In this part, we’ll be attempting to forecast how much cash is taken out of 4 different ATM machines for May 2010. Our dataset is provided for us, and available on my GitHub.
Our DATE column looks to be the number of days since
1900, so we’ll fix that on read-in
# Read in our ATM data
atm <- read_excel("../data/ATM624Data.xlsx")
# Store ATM data in a tsibble object
atm <- atm %>%
mutate(DATE = as.Date(DATE, origin = "1899-12-30")) %>% as_tsibble(index=DATE, key=ATM) %>% fill_gaps()
To start off with, let’s plot our atm tsibble to get a
sense of the data. We see that we have data for 4 ATMs, with some
NA values for the amount of cash withdrawn on certain
dates. We also have some outlier points that we’ll need to deal with as
well.
atm %>% autoplot() + labs(x = "Date", y="Cash Withdrawn (Hundred of Dollars)", title="Cash withdrawn from ATMs 1-4: May 2009 - May 2010")
In our case, the NA values for the ATM
variable all occur in May 2010, which is the month we are trying to
predict. In this case, we should be able to drop these rows for now,
with the intention of “re-adding” them later when we forecast
# Filter null ATM rows for later forecasting replacement
atm <- atm %>% filter(!is.na(ATM))

[Stored data]
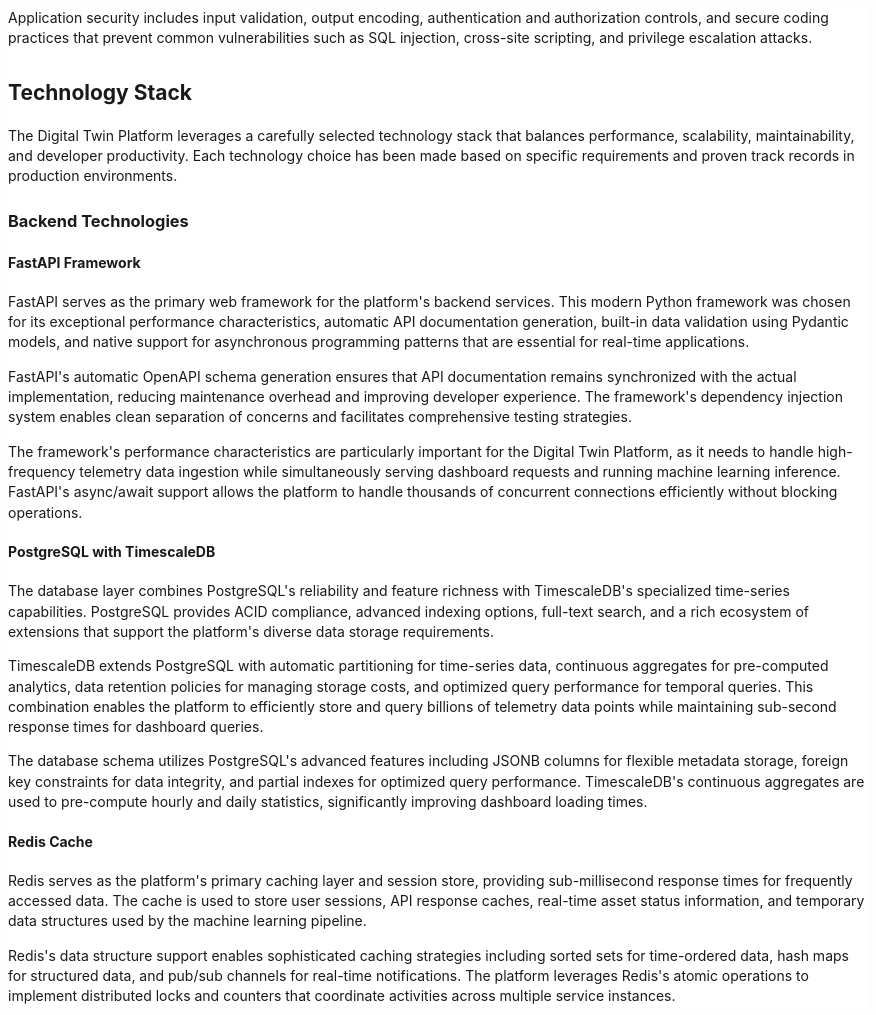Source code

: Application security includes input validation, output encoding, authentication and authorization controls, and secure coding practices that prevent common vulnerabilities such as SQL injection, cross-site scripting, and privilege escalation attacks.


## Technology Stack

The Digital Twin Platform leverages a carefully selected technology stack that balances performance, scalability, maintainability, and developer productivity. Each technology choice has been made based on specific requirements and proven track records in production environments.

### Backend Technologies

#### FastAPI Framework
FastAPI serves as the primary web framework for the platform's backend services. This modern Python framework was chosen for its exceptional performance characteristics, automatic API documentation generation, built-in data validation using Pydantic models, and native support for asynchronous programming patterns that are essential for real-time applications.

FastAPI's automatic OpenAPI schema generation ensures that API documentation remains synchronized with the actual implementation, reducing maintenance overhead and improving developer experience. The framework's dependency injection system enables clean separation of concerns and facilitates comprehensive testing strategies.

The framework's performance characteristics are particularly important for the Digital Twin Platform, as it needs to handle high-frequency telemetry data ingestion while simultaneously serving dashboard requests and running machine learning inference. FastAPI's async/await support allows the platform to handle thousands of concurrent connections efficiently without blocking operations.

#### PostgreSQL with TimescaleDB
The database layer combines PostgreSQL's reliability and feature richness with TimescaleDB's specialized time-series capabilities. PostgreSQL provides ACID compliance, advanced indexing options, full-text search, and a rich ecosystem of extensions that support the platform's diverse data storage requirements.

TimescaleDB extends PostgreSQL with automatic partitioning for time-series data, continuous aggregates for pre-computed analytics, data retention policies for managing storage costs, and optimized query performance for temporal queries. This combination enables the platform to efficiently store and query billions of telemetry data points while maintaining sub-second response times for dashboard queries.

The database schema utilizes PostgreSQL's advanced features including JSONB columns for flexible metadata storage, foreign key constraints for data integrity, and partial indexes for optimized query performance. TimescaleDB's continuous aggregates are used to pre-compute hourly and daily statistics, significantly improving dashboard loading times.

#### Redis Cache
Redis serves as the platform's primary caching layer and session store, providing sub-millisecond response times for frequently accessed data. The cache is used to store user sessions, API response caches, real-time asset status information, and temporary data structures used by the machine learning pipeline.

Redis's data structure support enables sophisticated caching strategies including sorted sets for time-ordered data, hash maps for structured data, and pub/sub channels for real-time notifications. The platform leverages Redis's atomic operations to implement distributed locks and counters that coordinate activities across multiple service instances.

* [Instructions]:
**A)** Answer these questions using the ATM forecasting text:
(i) Which month and year is the forecast for?
(ii) What origin date is given to as.Date when the DATE column is read in?
(iii) What is the name of the Excel file that holds the ATM data?
**B)** From the rows, copy out the part that opens with the line containing "TimescaleDB extends PostgreSQL" and closes with the line containing "The database schema", keeping both of those lines.

* [Answers for the exercise]:
**A)**
(i) May 2010
(ii) "1899-12-30"
(iii) ATM624Data.xlsx

**B)**
TimescaleDB extends PostgreSQL with automatic partitioning for time-series data, continuous aggregates for pre-computed analytics, data retention policies for managing storage costs, and optimized query performance for temporal queries. This combination enables the platform to efficiently store and query billions of telemetry data points while maintaining sub-second response times for dashboard queries.

The database schema utilizes PostgreSQL's advanced features including JSONB columns for flexible metadata storage, foreign key constraints for data integrity, and partial indexes for optimized query performance. TimescaleDB's continuous aggregates are used to pre-compute hourly and daily statistics, significantly improving dashboard loading times.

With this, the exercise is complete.